Found this on the door of an awesome math prof at my university

Found this on the door of an awesome math prof at my university

 

"hyperreals"

The hyperreal number are a so-called "extension" of the real numbers which means that they contain all the real numbers and some neat extra numbers. You have probably encountered hyperreal numbers in calculus - for example infinity and minus infinity.

"infinitesimals"

The second important type of hyperreal numbers are the infinitesimal numbers - or numbers that are closer to zero than any real number and yet not exactly zero. If youve done some integrals then youllved (English grammar, mathematician style) the pleasure to meat "dx", an infinitely small change in some variable x. That is an infinitesimal.

"standard part"

As Ive said, the hyperreals are "essentially" just the reals with some extra numbers.
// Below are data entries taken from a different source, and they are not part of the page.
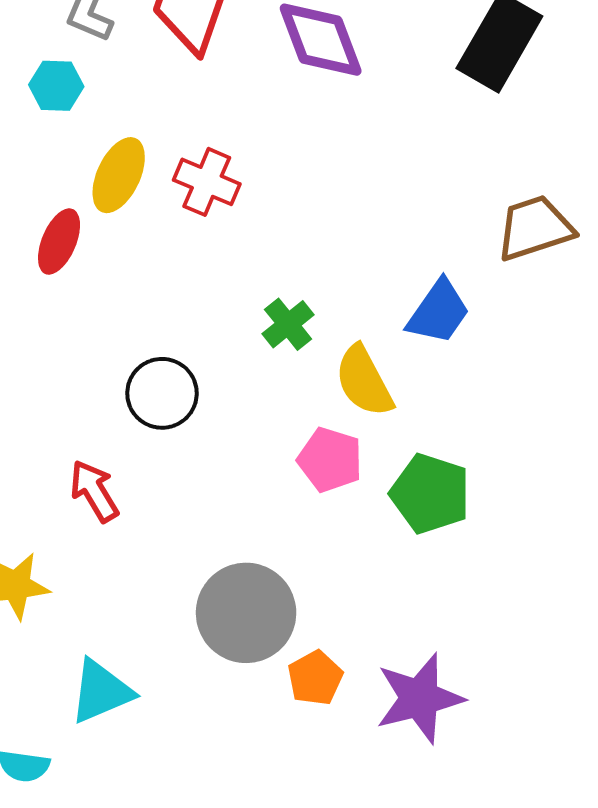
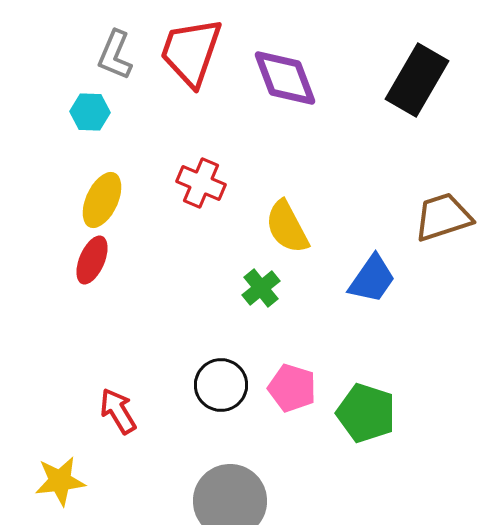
yellow ellipse: (119, 175) -> (102, 200), moved
red ellipse: (59, 242) -> (92, 260), moved
yellow semicircle: (364, 381) -> (287, 227), moved
black circle: (162, 393) -> (221, 385), moved

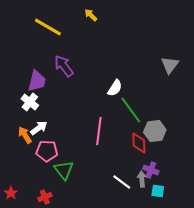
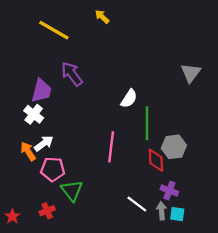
green line: (131, 110) -> (147, 123), turned 36
gray arrow: (142, 179) -> (162, 211), moved
red cross: (45, 197) -> (47, 211), moved

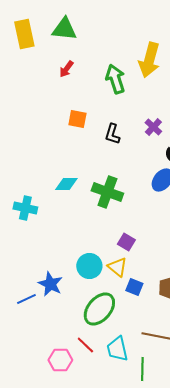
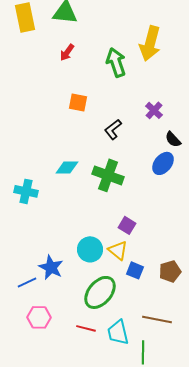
black L-shape: (112, 134) -> (113, 129), moved, turned 35
red line: (85, 345) -> (86, 328), turned -30
pink hexagon: (60, 360) -> (39, 317), moved

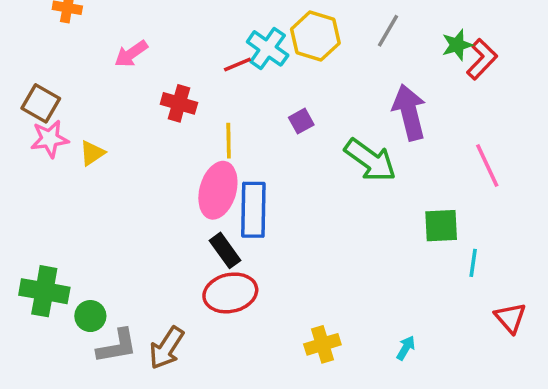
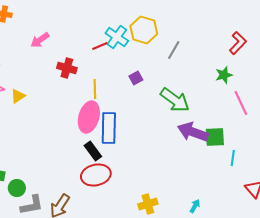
gray line: (388, 31) -> (174, 50), moved
green star: (457, 45) -> (224, 75), moved
purple arrow: (409, 112) -> (193, 132), moved, turned -56

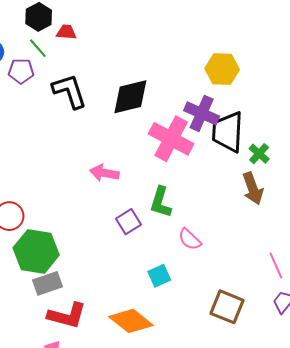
The standard part of any hyperreal is simply the real number that is closest to it - or you could say that it extracts its real component. For example: The standard part of any infinitesimal is zero because they are extremely close to the real number zero. Similarly, the standard part of something like "5 + dx" would be 5 since that is the real number that its closest to.

Why is this useful?

Essentially it is useful because it allows you to formulate calculus and many things that build upon it without any limits and fuzzy mathematics only by using the standard part function. This is especially handy when you are directly manipulating the infinitesimals which is bogus mathematics in the "ordinary" formulation of calculus but perfectly valid in the hyperreal formulation.